• [WORK TO COMPLETE]:
**1)** Answer these questions from the Gujarat High Court judgment:
(a) What is the date of the registered agreement to sale on which the suit for specific performance was based?
(b) Which judge passed the impugned order dated 9.9.2011?
(c) In which civil suit was the interim order that gave rise to Special Civil Application No.14903 of 2011 passed?
**2)** Identify every line of the listing that contains the word "Primavera", and copy each one.

• [SELECTED EXCERPT]:
=== Section Start ===

High Court Of Gujarat|13 September, 2012
|

JUDGMENT / ORDER

IN THE HIGH COURT OF GUJARAT AT AHMEDABAD SPECIAL CIVIL APPLICATION No. 14903 of 2011 With SPECIAL CIVIL APPLICATION No. 15402 of 2011 To SPECIAL CIVIL APPLICATION No. 15405 of 2011 For Approval and Signature:
HONOURABLE MR.JUSTICE ANANT S. DAVE ========================================== =
1 Whether Reporters of Local Papers may be allowed to see the judgment ?
2 To be referred to the Reporter or not ?
3 Whether their Lordships wish to see the fair copy of the judgment ?
Whether this case involves a substantial question 4 of law as to the interpretation of the constitution of India, 1950 or any order made thereunder ? 5 Whether it is to be circulated to the civil judge ?
========================================== = PRAMODCHANDRA CHANDULAL PATEL & 4 - Petitioner(s) Versus GREEN SKY FARMS PVT.LTD REG.UNDR.INDIAN COMPANIES ACT & 6 - Respondent(s) ========================================== = Appearance :
MR SUNIT SHAH for PM BHATT for Petitioner(s) : 1 - 4. MR AJ PATEL for Respondent(s) : 1, MR HARSHADRAY A DAVE for Respondent(s) :2, 2.2.1, 2.2.2,2.2.3,2.2.4, 2.2.5, 2.2.6, 2.2.7, 2.2.8,2.2.9 - 3, 3.2.1, 3.2.2,3.2.3 -
6, 6.2.1,6.2.2 - 7.
========================================== = CORAM : HONOURABLE MR.JUSTICE ANANT S. DAVE Date : 13/09/2012 CAV JUDGMENT
1. Petitioners in all these writ petitions are third parties who had filed an application for joining them as parties in respective suits filed by respondent No.1/original plaintiff against defendant owners.
2. That, suit was filed by the plaintiff against defendants for specific performance in terms of registered agreement to sale dated 1.8.1994 entered into between the plaintiff and the original defendant owners by enforcement in terms of the said agreement.
2.1. That nature of application preferred by third party in each of the civil suit, relief claimed therein and contention raised by the parties and order impugned passed therein of rejecting the application for joining as party are common and therefore all these writ petitions are taken up for final disposal with consent of the parties.
2.2. That, in all these writ petitions grounds of challenge to the order impugned dated 9.9.2011 passed by learned Principal Senior Civil Judge, Ahmedabad Rural, Ahmedabad, below respective exhibit in each of the civil suits are common and facts are taken from Special Civil Applications No.14903 of 2011 arising out of an interim order passed in Civil Suit No.445 of 2008.

=== Section End ===

Collected data

=== Section Start ===

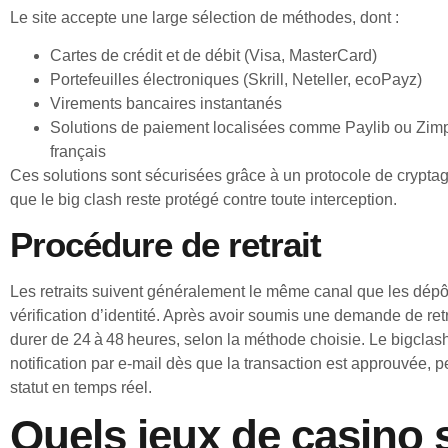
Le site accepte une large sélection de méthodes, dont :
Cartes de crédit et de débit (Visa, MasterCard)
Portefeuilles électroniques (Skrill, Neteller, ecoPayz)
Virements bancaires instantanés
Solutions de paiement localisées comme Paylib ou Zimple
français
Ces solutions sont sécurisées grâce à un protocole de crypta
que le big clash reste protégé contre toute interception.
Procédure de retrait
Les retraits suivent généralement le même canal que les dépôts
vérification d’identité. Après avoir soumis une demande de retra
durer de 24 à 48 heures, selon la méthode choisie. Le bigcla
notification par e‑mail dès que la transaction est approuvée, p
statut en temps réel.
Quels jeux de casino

=== Section End ===
=== Section Start ===

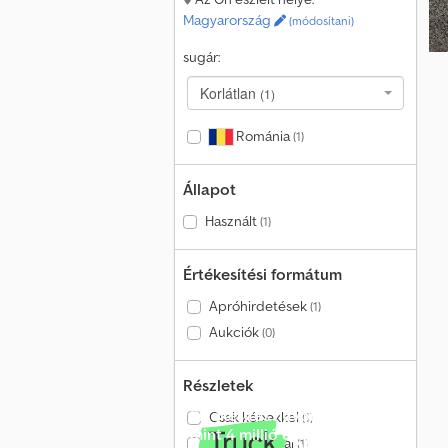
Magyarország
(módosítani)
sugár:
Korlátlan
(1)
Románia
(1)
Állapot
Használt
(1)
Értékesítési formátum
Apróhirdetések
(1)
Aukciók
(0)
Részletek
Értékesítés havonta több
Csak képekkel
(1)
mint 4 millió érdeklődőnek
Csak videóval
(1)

=== Section End ===
=== Section Start ===

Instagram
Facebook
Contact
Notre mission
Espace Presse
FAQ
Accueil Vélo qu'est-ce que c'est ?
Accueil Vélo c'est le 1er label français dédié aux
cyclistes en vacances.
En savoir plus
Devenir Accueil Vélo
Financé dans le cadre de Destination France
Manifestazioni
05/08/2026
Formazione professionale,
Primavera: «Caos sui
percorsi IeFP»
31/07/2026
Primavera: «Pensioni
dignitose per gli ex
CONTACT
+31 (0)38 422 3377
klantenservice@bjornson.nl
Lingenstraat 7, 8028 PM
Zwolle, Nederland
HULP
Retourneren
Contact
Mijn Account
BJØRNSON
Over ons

=== Section End ===

• [ANSWERS]:
**1)**
(a) 1.8.1994
(b) The learned Principal Senior Civil Judge, Ahmedabad Rural, Ahmedabad
(c) Civil Suit No.445 of 2008

**2)**
Primavera: «Caos sui
Primavera: «Pensioni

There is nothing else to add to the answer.